Baca berita dengan sedikit iklan, klik di sini

Politik

Cara Pemerintah Incar Sumber Baru Pendapatan Negara dari Sektor Minerba

Pemerintah sedang merampungkan dua peraturan pemerintah untuk memaksimalkan pendapatan negara dari sektor pertambangan minerba.

21 Maret 2025 | 13.14 WIB

Menteri ESDM Bahlil Lahadalia memberikan keterangan pers setelah mengikuti rapat terbatas dengan Presiden Prabowo Subianto di Komplek Istana Kepresidenan, Jakarta, Kamis, 20 Maret 2025. TEMPO/Imam Sukamto
Perbesar
Menteri ESDM Bahlil Lahadalia memberikan keterangan pers setelah mengikuti rapat terbatas dengan Presiden Prabowo Subianto di Komplek Istana Kepresidenan, Jakarta, Kamis, 20 Maret 2025. TEMPO/Imam Sukamto

Baca berita dengan sedikit iklan, klik di sini

PEMERINTAH mengincar sumber-sumber baru pendapatan negara dari sektor mineral dan batu bara atau minerba, di antaranya dengan menaikkan besaran royalti untuk emas, nikel, batu bara, dan beberapa komoditas lainnya.

Untuk keperluan itu, pemerintah sedang menggodok revisi Peraturan Pemerintah (PP) Nomor 15 Tahun 2022 tentang Perlakuan Perpajakan dan/atau Penerimaan Negara Bukan Pajak di Bidang Usaha Pertambangan Batubara dan PP Nomor 26 Tahun 2022 tentang Jenis dan Tarif atas Jenis PNBP yang Berlaku pada Kementerian Energi dan Sumber Daya Manusia (ESDM). 

Presiden Prabowo Subianto memanggil beberapa menterinya, di antaranya Menteri ESDM Bahlil Lahadalia, Menteri Keuangan Sri Mulyani Indrawati, dan Menteri Koordinator Perekonomian Airlangga Hartarto, dan Menteri Investasi dan Hilirisasi sekaligus CEO BPI Danantara Rosan Roeslani ke Istana pada Kamis sore, 20 Maret 2025, untuk membahas regulasi tentang peningkatan dan perluasan royalti tersebut.

Bahlil mengatakan mereka membahas beberapa sumber pendapatan negara baru, khususnya peningkatan royalti di sektor emas, nikel, dan beberapa komoditas lain, termasuk di dalamnya adalah batu bara. “Di samping itu, kami juga sedang mempertimbangkan untuk menggali beberapa produk turunan lain dari mineral kita yang selama ini belum menjadi bagian dari pendapatan negara,” ujarnya setelah rapat bersama Presiden di Kompleks Istana Kepresidenan, seperti dikutip dari Antara.

Karena itu, Bahlil menyebutkan pemerintah sedang menggodok draf untuk merevisi PP Nomor 15 Tahun 2022. “Perubahannya sekarang sudah hampir final, sedikit lagi. (Perubahan terkait) royalti, baik dari bahan bakunya sampai dengan barang jadinya.

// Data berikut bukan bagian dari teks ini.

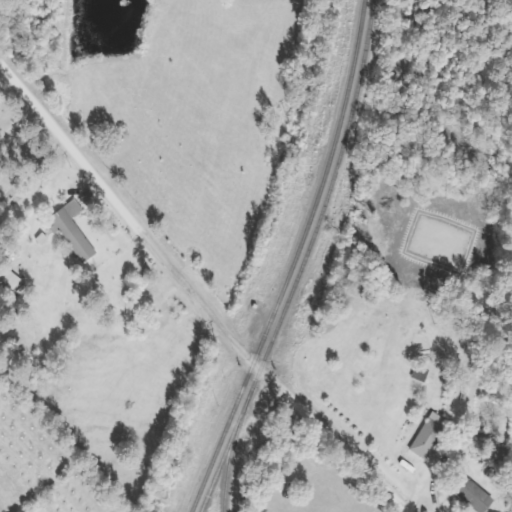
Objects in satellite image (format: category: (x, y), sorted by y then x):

Ini juga dalam rangka menunjang proses hilirisasi,” kata Ketua Umum Partai Golkar itu.

Dia mengatakan kenaikan royalti itu bertujuan menjaga keseimbangan pasar mengingat saat ini harga emas dan nikel relatif tinggi. “Harga nikel juga sekarang bagus, harga emas bagus, gak fair dong kalau kemudian harganya naik, kemudian negara tidak mendapatkan pendapatan tambahan. Jadi ini dalam rangka menjaga keseimbangan saja,” tutur Bahlil.

Bahlil menuturkan besaran kenaikan royalti bervariasi sekitar 1,5 persen sampai dengan 3 persen, menyesuaikan harga masing-masing komoditas. “Tergantung dan itu fluktuatif ya, kalau harganya naik, kami naikkan kepada yang paling tinggi, kalau harganya lagi turun, kita juga tidak boleh mengenakan pajak yang besar kepada pengusaha, karena kita butuh pengusaha juga berkembang,” ujarnya.

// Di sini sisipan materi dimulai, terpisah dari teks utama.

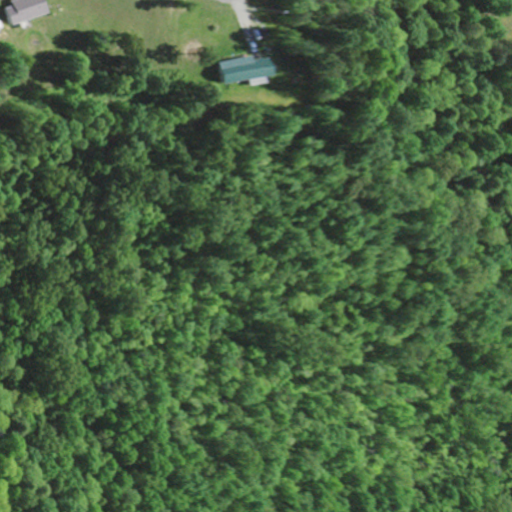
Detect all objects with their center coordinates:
building: (18, 11)
building: (235, 72)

Bahlil kemudian menekankan, jika nantinya berlaku, kebijakan peningkatan besaran royalti itu ditujukan kepada semua pelaku usaha, termasuk PT Freeport Indonesia. “Kena dong, masa enggak,” kata Bahlil.

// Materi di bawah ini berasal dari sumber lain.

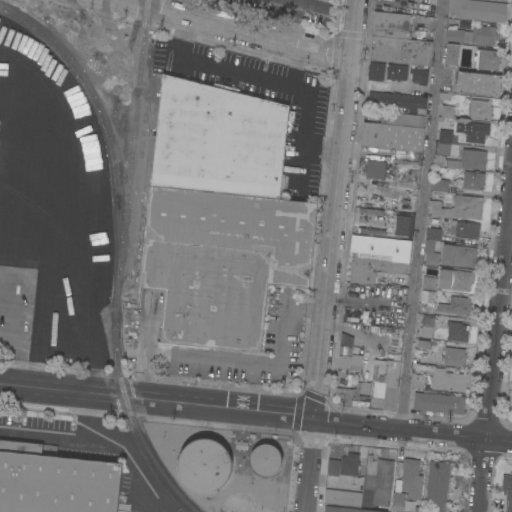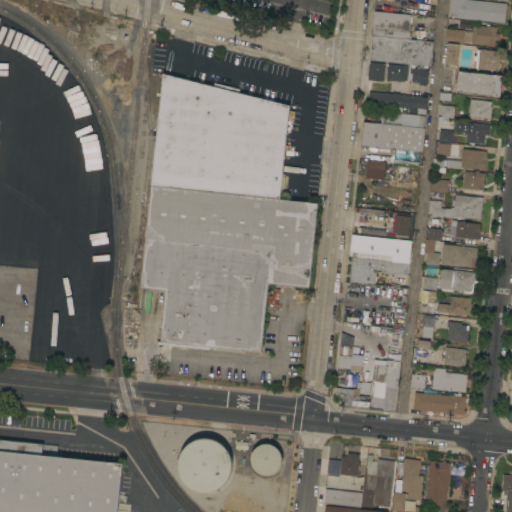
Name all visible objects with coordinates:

Prabowo Minta Maksimalkan Penerimaan Negara

Adapun Menteri Koordinator Perekonomian Airlangga Hartarto mengatakan Presiden Prabowo meminta memaksimalkan penerimaan negara. Dia menuturkan rapat terbatas tersebut berfokus membahas penerimaan negara secara keseluruhan, termasuk pajak, Pendapatan Negara Bukan Pajak (PNBP), royalti, dan sektor lainnya.

Namun Airlangga tidak membeberkan lebih jauh arahan Presiden tentang upaya memaksimalkan penerimaan negara tersebut. “Penerimaan negara, itu ke Bu Menteri Keuangan,” kata mantan Ketua Umum Partai Golkar itu di Kompleks Istana Kepresidenan, Jakarta, Kamis.

Sementara itu, Menteri Keuangan Sri Mulyani menjelaskan rapat terbatas tersebut membahas upaya meningkatkan penerimaan negara, termasuk melalui peningkatan rasio pajak. Dia menekankan pentingnya intensifikasi dan perbaikan administrasi untuk mencapai target tersebut. “Mengenai bagaimana kita bisa meningkatkan tax ratio dan bagaimana upaya intensifikasi dan perbaikan administrasi,” ucapnya.

Mengenai keinginan pemerintah menaikkan rasio pajak sebesar 23 persen, Sri Mulyani mengatakan pihaknya sedang berupaya melakukan berbagai langkah strategis. “Kita upayakan beberapa langkah yang sedang dilakukan,” kata dia.

Pengusaha Tambang Menentang Kenaikan Royalti Pertambangan

Sebelumnya, pelaku usaha menentang rencana pemerintah menaikkan tarif royalti sektor pertambangan. Ketua Indonesia Mining Association (IMA) Hendra Sinadia menilai kebijakan menaikkan royalti tambang tidak tepat waktu.

Alasannya, kata dia, industri tambang sedang menghadapi harga komoditas yang anjlok dan beban operasional yang meningkat. “Ini bukan waktu yang tepat untuk menaikkan royalti,” ujar Hendra saat ditemui usai diskusi ‘Wacana Kenaikan Tarif Royalti Pertambangan Nikel’ yang diadakan Asosiasi Penambang Nikel Indonesia (APNI) di Hotel Sultan, Jakarta Pusat, Senin, 17 Maret 2025.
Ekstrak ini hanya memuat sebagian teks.